#### SUPPLIED INFORMATION:

- Opening Delimiter -

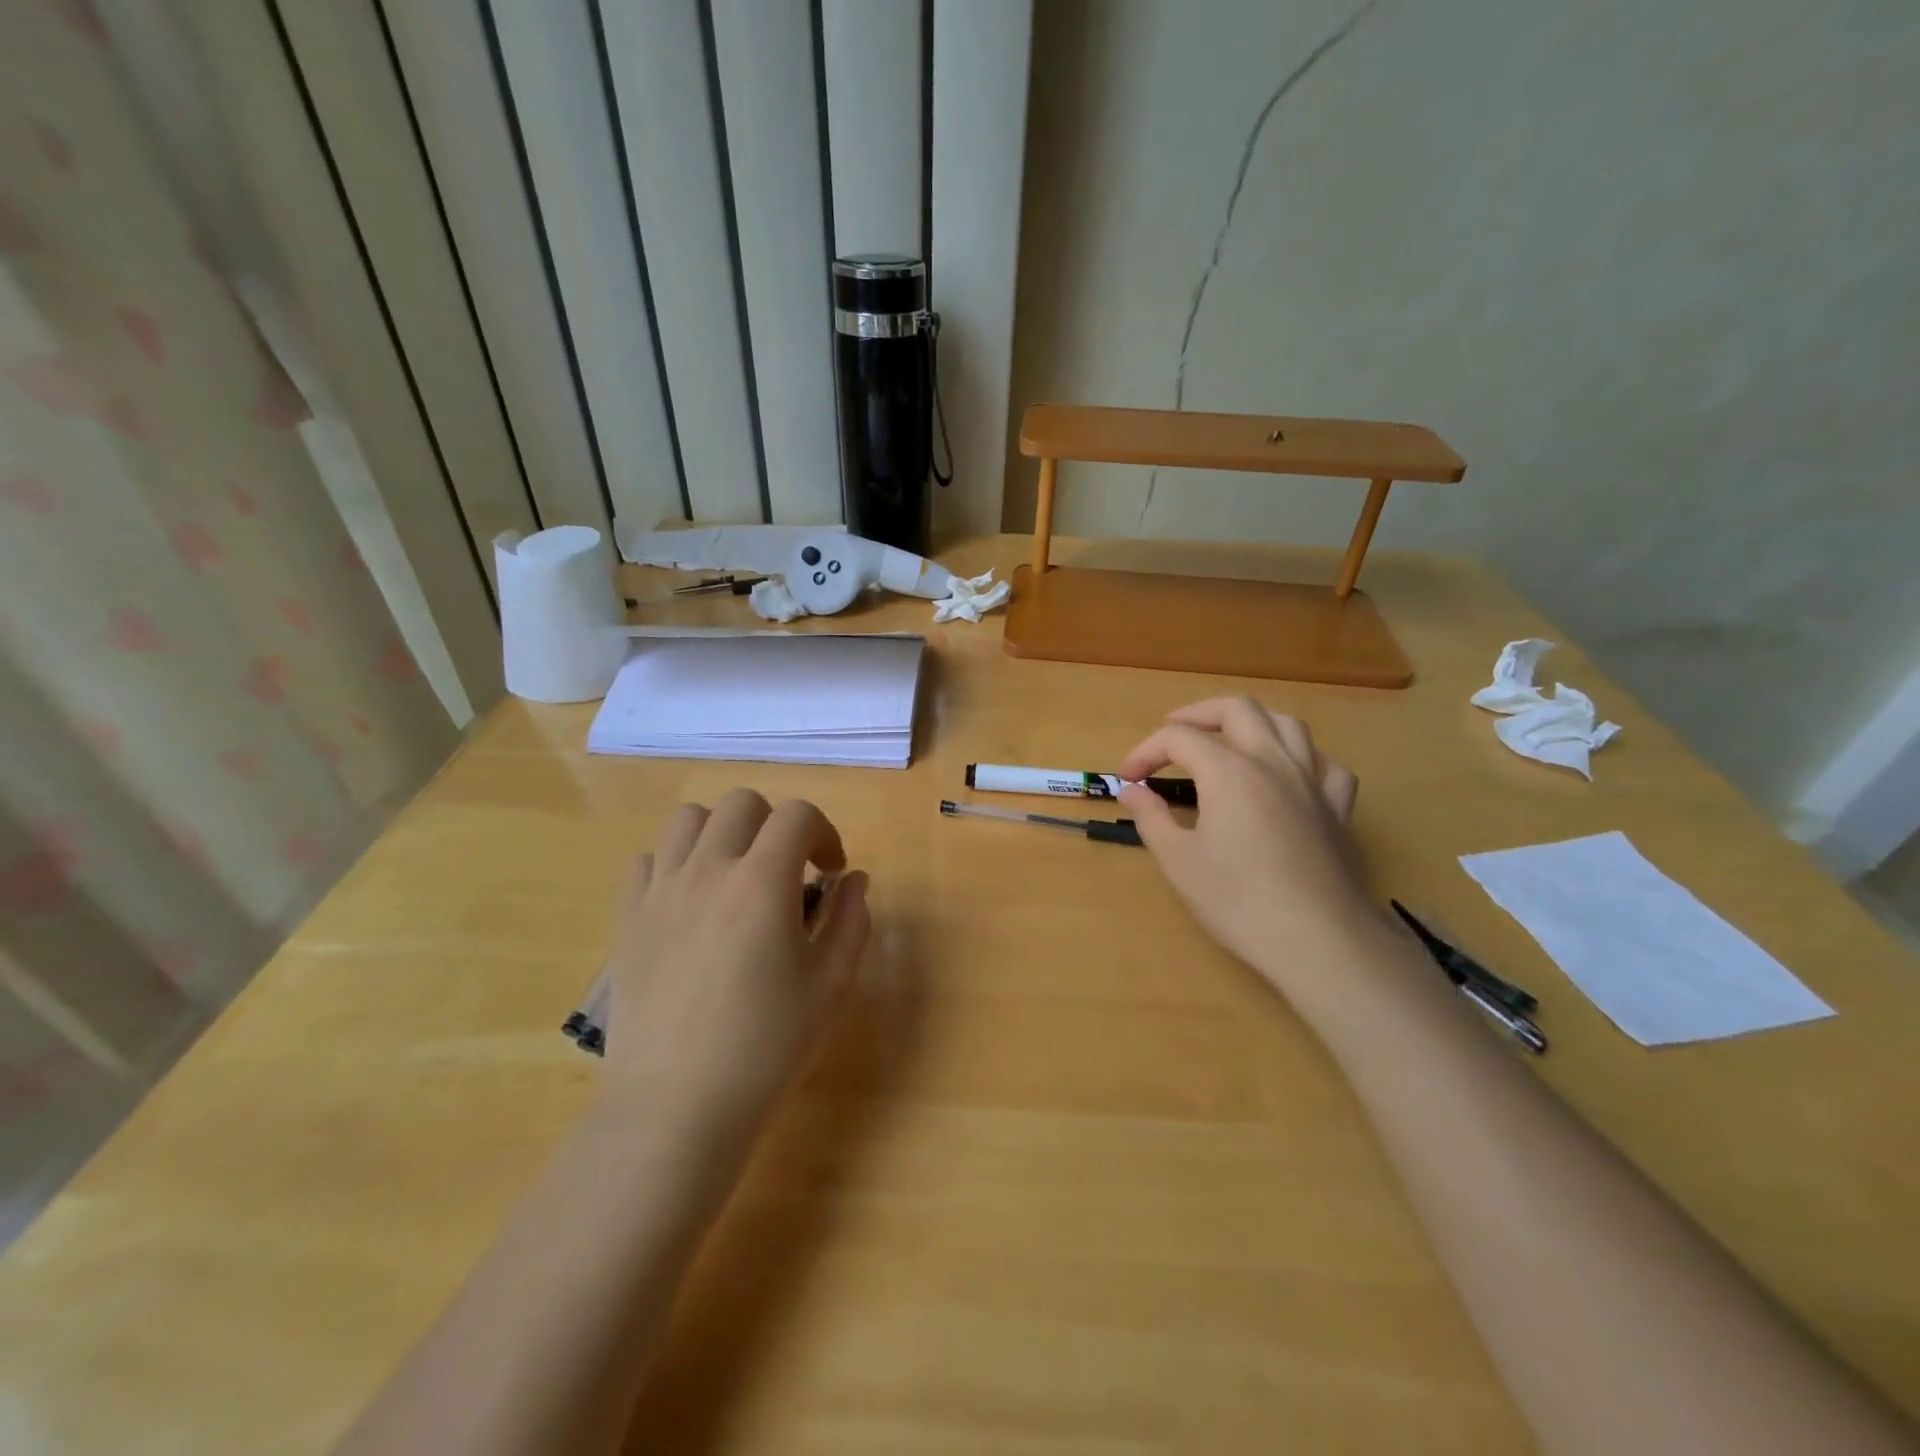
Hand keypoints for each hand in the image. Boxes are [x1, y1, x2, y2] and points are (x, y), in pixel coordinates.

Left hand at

- Closing Delimiter -
- Opening Delimiter -

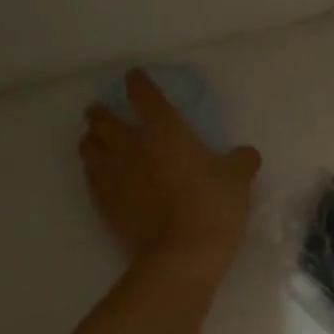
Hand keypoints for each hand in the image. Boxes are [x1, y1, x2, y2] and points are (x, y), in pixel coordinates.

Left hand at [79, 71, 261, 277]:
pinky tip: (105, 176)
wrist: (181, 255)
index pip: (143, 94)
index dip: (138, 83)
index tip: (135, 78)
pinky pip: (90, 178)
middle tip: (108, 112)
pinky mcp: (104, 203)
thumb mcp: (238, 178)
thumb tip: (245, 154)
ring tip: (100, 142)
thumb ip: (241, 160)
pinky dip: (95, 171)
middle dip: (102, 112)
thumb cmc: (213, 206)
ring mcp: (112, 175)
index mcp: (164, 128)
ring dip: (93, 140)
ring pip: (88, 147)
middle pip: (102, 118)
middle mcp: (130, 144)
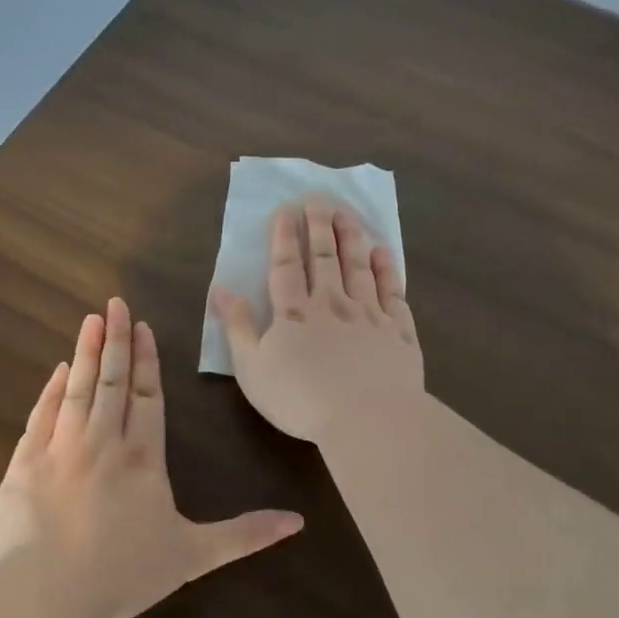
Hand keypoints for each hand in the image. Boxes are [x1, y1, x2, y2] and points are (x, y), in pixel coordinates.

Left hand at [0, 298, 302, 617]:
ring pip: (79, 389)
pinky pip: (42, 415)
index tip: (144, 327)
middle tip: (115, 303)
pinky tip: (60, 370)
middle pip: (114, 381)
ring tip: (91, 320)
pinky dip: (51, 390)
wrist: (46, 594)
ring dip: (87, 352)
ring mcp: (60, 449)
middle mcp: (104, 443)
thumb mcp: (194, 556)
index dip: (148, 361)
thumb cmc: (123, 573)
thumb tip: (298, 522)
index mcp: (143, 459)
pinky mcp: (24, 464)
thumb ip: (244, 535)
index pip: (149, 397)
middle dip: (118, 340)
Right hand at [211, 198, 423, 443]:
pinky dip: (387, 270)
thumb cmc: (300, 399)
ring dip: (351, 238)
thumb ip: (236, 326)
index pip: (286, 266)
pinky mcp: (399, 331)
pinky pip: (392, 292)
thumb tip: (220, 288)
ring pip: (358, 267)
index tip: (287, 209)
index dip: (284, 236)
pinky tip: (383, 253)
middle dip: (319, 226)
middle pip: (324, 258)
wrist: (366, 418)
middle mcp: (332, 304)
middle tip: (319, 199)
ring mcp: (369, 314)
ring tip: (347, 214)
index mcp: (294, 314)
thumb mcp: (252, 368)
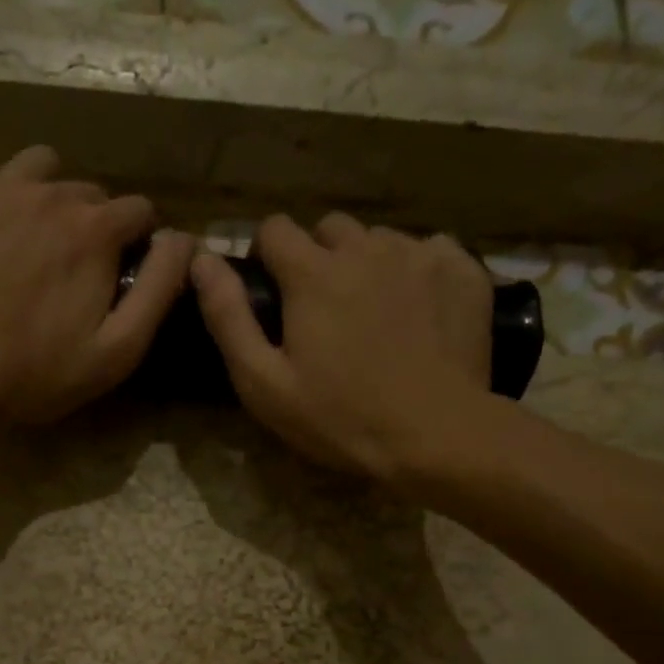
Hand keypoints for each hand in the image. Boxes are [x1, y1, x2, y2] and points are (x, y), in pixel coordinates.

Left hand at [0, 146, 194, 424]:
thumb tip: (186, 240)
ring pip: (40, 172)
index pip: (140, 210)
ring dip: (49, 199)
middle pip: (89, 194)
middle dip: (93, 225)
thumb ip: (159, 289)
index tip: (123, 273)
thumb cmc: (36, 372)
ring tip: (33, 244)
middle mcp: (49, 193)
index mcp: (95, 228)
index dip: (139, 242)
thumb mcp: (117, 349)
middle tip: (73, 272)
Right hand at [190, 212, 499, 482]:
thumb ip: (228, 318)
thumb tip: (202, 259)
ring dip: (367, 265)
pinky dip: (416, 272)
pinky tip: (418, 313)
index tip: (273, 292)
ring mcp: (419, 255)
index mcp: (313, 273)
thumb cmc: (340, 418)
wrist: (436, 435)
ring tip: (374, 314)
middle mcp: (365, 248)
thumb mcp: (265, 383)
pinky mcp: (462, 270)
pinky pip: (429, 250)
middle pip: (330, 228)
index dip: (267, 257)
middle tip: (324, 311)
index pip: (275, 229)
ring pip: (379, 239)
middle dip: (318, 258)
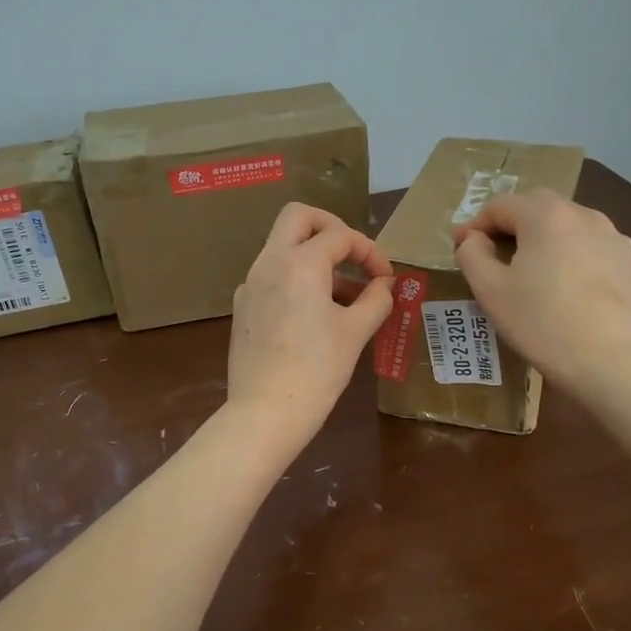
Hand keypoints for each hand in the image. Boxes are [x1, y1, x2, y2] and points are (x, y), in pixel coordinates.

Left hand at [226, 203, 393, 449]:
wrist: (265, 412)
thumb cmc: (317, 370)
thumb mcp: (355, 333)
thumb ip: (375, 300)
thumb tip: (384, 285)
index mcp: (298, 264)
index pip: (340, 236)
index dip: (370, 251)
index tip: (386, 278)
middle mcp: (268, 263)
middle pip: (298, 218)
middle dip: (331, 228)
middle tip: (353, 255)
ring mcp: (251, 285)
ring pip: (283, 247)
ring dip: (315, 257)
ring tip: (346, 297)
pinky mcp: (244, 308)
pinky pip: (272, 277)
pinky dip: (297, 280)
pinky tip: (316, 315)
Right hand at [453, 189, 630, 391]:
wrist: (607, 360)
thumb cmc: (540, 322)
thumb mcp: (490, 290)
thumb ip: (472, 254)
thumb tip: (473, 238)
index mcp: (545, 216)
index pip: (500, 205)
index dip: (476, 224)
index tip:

- Closing Delimiter -
- Opening Delimiter -

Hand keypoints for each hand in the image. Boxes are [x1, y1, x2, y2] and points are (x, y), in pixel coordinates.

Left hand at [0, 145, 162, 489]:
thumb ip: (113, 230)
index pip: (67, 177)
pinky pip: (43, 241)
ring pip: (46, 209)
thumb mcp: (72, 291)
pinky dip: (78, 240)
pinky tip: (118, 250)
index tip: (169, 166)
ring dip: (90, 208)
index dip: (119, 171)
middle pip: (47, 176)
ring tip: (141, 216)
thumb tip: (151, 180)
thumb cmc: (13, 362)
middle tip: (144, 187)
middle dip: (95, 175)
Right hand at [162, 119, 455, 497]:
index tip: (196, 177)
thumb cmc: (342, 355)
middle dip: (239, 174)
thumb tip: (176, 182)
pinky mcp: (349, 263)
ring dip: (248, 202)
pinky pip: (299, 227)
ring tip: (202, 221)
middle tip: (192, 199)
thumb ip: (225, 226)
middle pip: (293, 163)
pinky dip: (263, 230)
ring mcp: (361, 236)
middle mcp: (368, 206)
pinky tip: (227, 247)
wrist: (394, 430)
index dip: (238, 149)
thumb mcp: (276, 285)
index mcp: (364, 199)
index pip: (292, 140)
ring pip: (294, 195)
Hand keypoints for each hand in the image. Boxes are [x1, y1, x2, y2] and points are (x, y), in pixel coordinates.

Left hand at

- Closing Delimiter -

#### WHAT YOU WILL DO:
Reply with one number, the count of lines in the entries that hold the string "Left".

#### SOLUTION FOR THIS PROBLEM:
7